The proof is in the eating, and this bread was terrific. The butter in the mix kept the crumb moist and soft, but the bread had a nice sponge that held together when dunked in soup, and behaved basically like legit bread. The flavor was nice, sweet and slightly eggy, like challah bread or brioche, but I detected none of the creepy chemical quality I was worried about and fuck me, this was great news. I invented a bread. Now I know how Tesla felt when he first drew lighting out of one of his contraptions. Or Thomas Edison. Or Alexander Graham Bell. Or the first guy to do a pick slide to start a solo. Après moi, le déluge de pain frais de la skillet vert.
I was prepared for the bread to fail, but was relieved it had not.

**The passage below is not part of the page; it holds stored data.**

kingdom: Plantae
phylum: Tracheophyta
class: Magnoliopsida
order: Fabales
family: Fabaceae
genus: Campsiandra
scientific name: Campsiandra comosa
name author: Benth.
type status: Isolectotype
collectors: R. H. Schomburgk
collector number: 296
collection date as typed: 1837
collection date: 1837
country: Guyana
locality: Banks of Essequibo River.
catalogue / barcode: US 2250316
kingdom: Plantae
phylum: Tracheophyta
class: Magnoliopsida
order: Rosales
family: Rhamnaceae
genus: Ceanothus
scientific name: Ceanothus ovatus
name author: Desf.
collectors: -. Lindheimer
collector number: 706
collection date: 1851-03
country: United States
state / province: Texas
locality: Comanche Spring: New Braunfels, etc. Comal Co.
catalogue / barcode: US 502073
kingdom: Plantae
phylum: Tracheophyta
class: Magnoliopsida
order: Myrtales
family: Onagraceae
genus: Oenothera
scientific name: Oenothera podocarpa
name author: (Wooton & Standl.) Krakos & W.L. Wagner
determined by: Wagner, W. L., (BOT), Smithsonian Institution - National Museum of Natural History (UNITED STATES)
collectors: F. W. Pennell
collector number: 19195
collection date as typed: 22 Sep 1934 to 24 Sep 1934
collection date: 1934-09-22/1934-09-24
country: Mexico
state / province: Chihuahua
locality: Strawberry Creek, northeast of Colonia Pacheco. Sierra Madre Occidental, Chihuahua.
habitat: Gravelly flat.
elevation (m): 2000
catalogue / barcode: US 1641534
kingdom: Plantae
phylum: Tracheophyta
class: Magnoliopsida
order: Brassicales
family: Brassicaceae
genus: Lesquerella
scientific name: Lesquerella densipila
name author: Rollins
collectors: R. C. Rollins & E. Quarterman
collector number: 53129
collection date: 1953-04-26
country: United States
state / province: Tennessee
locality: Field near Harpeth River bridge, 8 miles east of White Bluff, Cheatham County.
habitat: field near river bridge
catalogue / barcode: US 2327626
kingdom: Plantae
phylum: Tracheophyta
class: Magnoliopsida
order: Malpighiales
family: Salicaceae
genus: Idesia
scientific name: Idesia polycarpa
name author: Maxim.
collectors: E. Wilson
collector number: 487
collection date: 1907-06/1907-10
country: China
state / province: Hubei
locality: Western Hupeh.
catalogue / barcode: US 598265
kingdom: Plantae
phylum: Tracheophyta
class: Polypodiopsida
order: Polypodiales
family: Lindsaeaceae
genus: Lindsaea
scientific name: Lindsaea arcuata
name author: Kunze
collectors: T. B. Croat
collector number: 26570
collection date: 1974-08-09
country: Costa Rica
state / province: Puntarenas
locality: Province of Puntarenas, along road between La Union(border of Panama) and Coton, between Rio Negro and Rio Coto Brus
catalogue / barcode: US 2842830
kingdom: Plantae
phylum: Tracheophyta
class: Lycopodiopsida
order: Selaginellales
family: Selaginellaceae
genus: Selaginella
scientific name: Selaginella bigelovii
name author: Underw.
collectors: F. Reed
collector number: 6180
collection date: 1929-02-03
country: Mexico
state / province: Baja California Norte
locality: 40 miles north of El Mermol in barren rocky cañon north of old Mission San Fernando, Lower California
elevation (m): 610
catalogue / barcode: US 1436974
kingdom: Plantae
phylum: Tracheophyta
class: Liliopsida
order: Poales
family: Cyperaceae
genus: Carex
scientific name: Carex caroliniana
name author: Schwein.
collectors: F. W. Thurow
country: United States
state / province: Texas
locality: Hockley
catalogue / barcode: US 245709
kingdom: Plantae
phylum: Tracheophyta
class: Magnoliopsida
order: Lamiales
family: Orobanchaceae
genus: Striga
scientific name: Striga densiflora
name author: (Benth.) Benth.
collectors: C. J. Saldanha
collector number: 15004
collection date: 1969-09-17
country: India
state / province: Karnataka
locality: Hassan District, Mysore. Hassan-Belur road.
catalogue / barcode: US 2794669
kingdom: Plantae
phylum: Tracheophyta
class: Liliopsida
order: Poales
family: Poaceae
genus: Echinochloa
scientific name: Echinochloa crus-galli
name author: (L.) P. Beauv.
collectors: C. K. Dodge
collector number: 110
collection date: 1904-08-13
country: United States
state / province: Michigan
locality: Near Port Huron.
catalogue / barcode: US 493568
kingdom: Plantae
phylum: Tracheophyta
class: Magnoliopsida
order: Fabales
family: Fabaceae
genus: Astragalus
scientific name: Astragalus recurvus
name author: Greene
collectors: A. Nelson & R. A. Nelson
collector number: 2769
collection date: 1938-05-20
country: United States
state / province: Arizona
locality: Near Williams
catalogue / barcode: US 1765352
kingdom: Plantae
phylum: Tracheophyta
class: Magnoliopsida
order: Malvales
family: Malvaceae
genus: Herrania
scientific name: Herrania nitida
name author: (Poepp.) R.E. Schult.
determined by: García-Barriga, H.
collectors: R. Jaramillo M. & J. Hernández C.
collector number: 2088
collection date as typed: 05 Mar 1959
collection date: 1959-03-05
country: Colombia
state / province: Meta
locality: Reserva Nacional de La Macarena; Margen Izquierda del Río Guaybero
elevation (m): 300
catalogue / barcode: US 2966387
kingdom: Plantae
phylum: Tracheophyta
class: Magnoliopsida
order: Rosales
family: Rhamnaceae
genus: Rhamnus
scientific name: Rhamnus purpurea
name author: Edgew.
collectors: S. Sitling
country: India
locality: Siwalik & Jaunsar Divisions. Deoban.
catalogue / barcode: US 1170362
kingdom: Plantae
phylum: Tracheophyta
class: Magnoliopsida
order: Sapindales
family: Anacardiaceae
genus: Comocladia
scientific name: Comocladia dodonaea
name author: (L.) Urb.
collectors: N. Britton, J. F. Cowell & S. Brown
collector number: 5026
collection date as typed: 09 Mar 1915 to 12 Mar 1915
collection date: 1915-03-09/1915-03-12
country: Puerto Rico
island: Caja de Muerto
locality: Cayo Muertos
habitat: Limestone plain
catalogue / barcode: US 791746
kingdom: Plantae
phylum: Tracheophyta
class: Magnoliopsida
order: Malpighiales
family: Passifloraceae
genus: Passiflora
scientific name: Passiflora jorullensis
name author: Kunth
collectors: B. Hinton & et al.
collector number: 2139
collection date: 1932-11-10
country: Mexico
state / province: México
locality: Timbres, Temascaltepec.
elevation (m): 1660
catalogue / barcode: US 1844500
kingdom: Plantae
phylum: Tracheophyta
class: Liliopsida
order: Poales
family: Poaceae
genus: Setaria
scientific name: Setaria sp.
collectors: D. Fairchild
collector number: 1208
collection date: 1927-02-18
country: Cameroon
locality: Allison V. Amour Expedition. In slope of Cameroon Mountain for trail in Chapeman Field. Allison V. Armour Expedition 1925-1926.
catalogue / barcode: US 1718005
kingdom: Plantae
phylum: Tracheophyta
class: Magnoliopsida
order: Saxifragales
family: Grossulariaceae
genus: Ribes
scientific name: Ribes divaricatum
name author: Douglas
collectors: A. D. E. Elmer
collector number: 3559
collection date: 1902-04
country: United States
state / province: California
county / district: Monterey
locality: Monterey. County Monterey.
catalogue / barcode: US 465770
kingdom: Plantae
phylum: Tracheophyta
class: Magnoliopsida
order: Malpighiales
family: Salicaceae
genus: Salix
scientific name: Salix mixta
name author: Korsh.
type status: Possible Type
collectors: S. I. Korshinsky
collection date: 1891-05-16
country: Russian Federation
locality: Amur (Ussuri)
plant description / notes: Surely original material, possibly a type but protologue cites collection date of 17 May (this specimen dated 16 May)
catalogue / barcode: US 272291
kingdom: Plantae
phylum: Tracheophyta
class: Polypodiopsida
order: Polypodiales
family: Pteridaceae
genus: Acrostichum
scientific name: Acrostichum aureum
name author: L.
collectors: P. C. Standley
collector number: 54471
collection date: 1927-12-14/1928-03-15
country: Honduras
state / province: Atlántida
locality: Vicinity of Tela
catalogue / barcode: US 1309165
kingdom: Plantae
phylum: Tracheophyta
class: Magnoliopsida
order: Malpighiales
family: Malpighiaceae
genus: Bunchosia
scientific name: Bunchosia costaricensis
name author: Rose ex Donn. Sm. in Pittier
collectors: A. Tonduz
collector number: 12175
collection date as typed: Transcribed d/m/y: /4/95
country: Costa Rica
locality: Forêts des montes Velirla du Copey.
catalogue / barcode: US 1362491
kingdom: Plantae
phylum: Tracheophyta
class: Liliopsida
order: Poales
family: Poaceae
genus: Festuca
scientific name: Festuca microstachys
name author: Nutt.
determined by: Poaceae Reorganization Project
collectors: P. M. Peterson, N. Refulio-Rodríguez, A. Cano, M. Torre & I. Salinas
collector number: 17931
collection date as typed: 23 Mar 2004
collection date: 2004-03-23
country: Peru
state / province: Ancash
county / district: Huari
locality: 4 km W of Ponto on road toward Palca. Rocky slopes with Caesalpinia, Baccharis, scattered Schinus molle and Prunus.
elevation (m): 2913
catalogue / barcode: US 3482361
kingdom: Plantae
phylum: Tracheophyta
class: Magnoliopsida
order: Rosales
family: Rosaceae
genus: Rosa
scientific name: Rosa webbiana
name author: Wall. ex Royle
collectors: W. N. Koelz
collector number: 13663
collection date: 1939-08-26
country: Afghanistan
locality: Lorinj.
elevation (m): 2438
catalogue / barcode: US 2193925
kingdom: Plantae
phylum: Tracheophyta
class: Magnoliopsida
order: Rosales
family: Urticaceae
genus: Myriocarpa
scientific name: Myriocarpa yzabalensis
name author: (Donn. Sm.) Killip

Had it failed, my next experiment would have been to try separating the eggs and beating the whites to a foam first, then making a thinner batter with the other ingredients and folding it into the whites, making the lift come from the meringue in the manner of a genoise or other sponge cake. I didn't do that initially because cake crumb is not as stable as bread, and I wanted to avoid making a fall-apart mock-bread. I wanted legit bread.
Emboldened by the success of the skillet bread, I have begun using it for other purposes. The other day H-Bomb (I still call her H-Bomb sometimes, she hates it) wanted a sandwich but guess what no bread. Guess again, pow! five minutes to bread. She only wanted one sandwich, and a full skillet would be too much bread, so I scaled everything back, one egg, one blop of yogurt, smaller pinches of everything I pinched in before, half as much bread flour, and I used a pastry ring inside the skillet to confine the dough and shape the little loaf into a bun**** suitable for sandwich duty. Everything in the bread is scalable. I could probably make a whole sandwich loaf like this.***** (vg)
* Muffin Duty
is unfortunately also the name of a series of pornographic films made prior to the Brazilian wax epidemic that embaldened the collective pubis of the adult entertainment industry sometime in early 2006.
** "Form the Crumb," the side-long improv piece on Matching Mole's unreleased third album.
*** New from EA Games, Full Bread Duty
, a first-person baker with mass online multibaker features. Epic chat.
**** Into a Bun
also a porn franchise, but you probably guessed that.